19 Mart 1878’da Ruslar ile Osmanlı arasında San Stefano anlaşması imzalanmış. Bulgaristan’da sınırları Tuna’da Ege’ye, Morava vadisinden Karadeniz’e kadar genişleyen bir Bulgaristan devleti tanımlanmış.
Rusya’nın bu kadar etkili olmasını istemeyen Avrupa’nın Büyük güçleri olarak tanımlanan İngiltere Avusturya Macaristan imparatorluğu Temmuz 13’te Berlin anlaşmasını dayatmışlar. Rumeli ve Makedonya Osmanlı’ya geri verilmiş. Ve evet Bulgaristan da Makedonya bizim diye düşünüyor hala.
– Veliko Tırnovo’ya giren Rus ordusunun başına General … Varmış. Ordunun şehirde yürüdüğü caddenin adı da generalin adı verilmiş. Ve orduda Fin’li askerler de varmış. Çünkü Finlandiya o zaman Rus egemenliğinde imiş!
– Bu arada ilk özgür Bulgar Meclisi daha önce Osmanlı’nın meclis olarak kullandığı Veliko Tırnova’daki binada toplanmışlar.
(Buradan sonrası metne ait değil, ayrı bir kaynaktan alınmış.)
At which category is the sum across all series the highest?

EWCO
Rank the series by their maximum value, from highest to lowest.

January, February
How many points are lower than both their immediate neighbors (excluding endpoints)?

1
Efendim Cumhuriyet mi kuralım Krallık mı olsun diye tartışma başlamış. İşte burada ilk hata yapılıp (bence) krallık olmasına karar vermişler. 500 yıl süren Osmanlı hükümranlığı boyunca yok olan kraliyeti ise Almanlar canlandırmış. Hemen bir kral bulmuşlar ve göndermişler!
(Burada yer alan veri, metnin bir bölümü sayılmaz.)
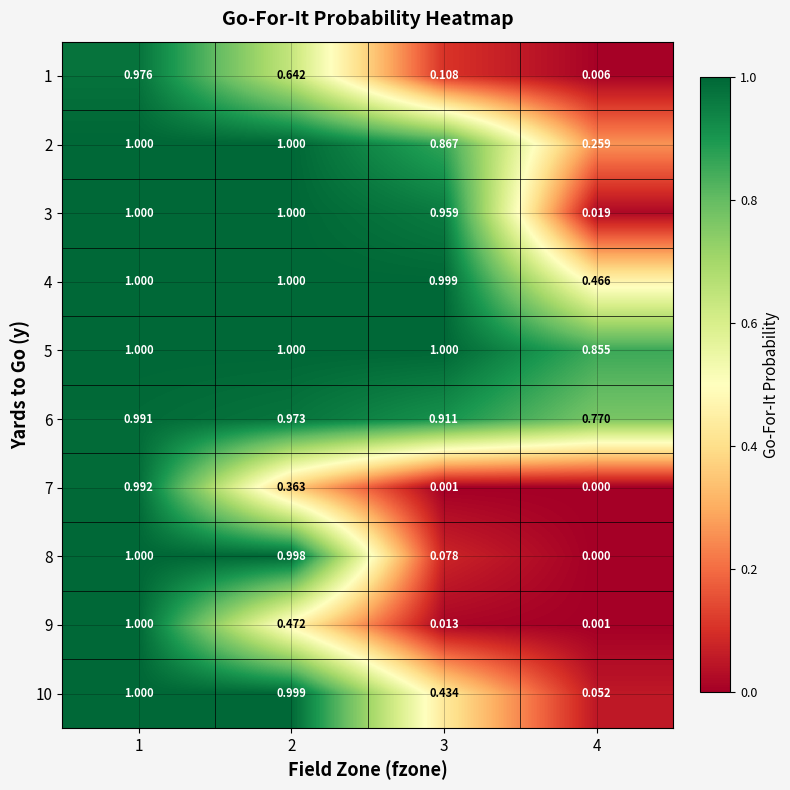

Is the value of 1 at 3 greater than the value of 7 at 2?

No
– Aynı meclis başkent Sofya olsun diye de karar alıp bir yerde kendini fesih etmiş. Bunun sebebi de İlerde Makedonya’yı da topraklara katarlar ise başkentin merkezi yerde olması imiş. Başkent taşınmış ama Makedonya önce Yugoslavya da kalmış sonrada bağımsızlığını kazanmış.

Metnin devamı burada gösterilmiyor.